If anything, that should give you hope that we can still effect change if we
work hard to do it.

Our Constitution codifies how we will give consent to the system to rule over
us and how that system will rule. The Bill of Rights gives us the right to
complain about anything that anyone does.

------
waterlesscloud
I am a firm believer that you shouldn't vote in any given race if you cannot
_at least_ name the candidates before you look at the ballot.
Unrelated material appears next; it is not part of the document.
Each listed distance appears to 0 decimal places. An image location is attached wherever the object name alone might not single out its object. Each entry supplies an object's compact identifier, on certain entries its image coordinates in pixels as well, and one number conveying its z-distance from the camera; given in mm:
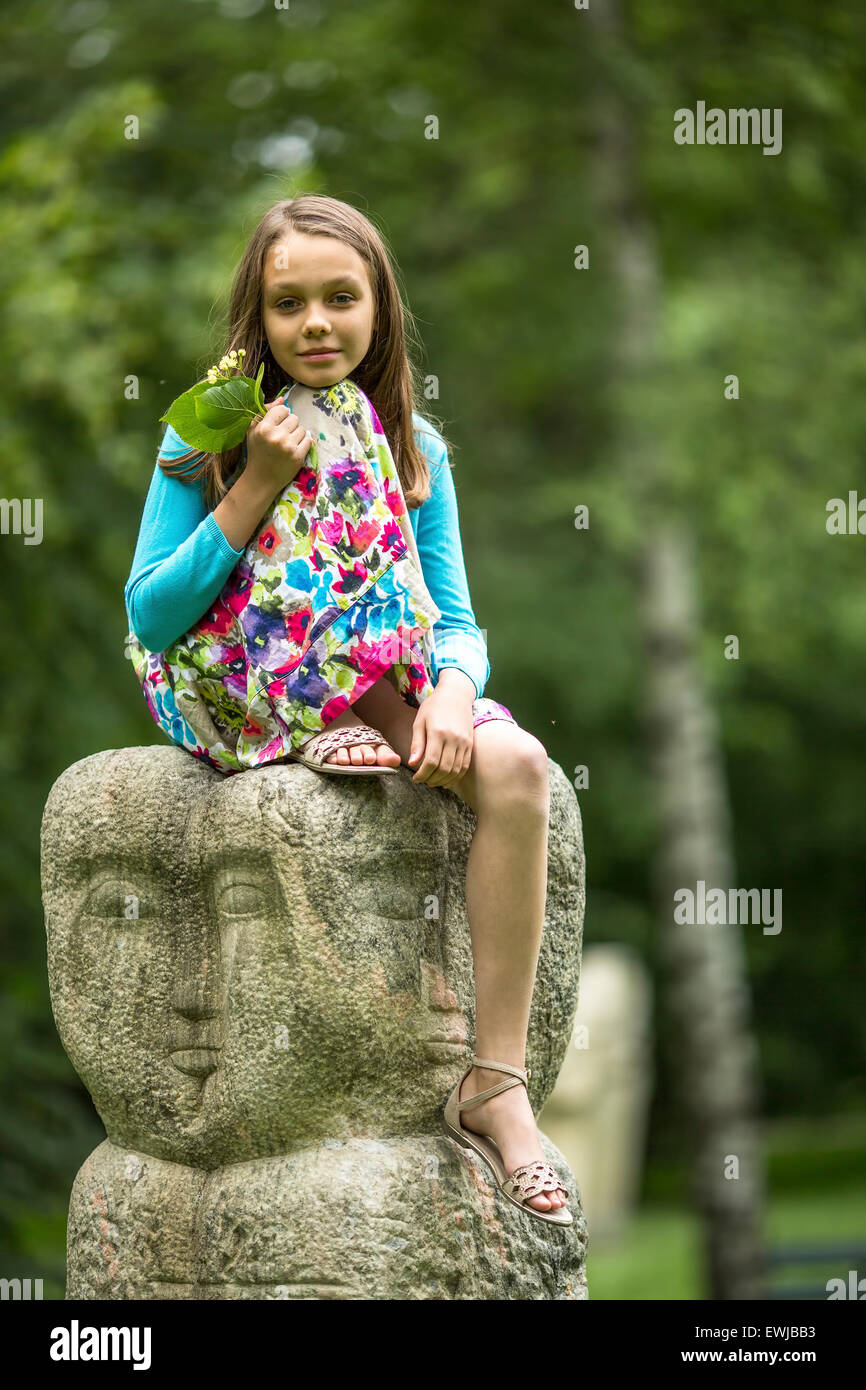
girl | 3094
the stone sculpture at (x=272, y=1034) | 3061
If you don't even know who they are, how can you possibly make an informed
decision?

------
olalonde
Related: <http://lesswrong.com/lw/dp6/imperfect_voting_systems/>

------
rsanchez1
This is a crappy attitude. If anything, you should be motivating MORE people
to vote.

Let's take Florida in 2008 as an example. In 2008, the voter turnout among the
voting age population was just 58.5% of a voting population of 14.353 million
people[1]. In the 2008 election, Obama received 51% of the vote, and McCain
received 48%, with Obama beating McCain by roughly 240,000 votes[2]. That
amounts to only 1.6% of the voter population. If turnout was higher by just
2%, and Republican voters formed most of that increase, then McCain would've
won Florida. Granted, that wouldn't have given McCain the election, but it
would've changed the results in Florida.

Of course, increasing voter turnout is something we're always trying to
achieve, but the trend in the past decade is of increasing voter turnout each
election. Who knows, maybe 200,000 extra votes will make Florida go Republican
in 2012 instead of voting Obama again. But telling people not to vote because
one vote won't make a difference is not going to help increase turnout.

[1]
[http://www.census.gov/compendia/statab/2012/tables/12s0398.p...](http://www.census.gov/compendia/statab/2012/tables/12s0398.pdf)

[2]
[http://uselectionatlas.org/RESULTS/state.php?fips=12=2002=0=...](http://uselectionatlas.org/RESULTS/state.php?fips=12=2002=0=5=1)

------
moron
That's not why you shouldn't vote. You shouldn't vote because our politics is
a bunch of crazy people yelling at each other.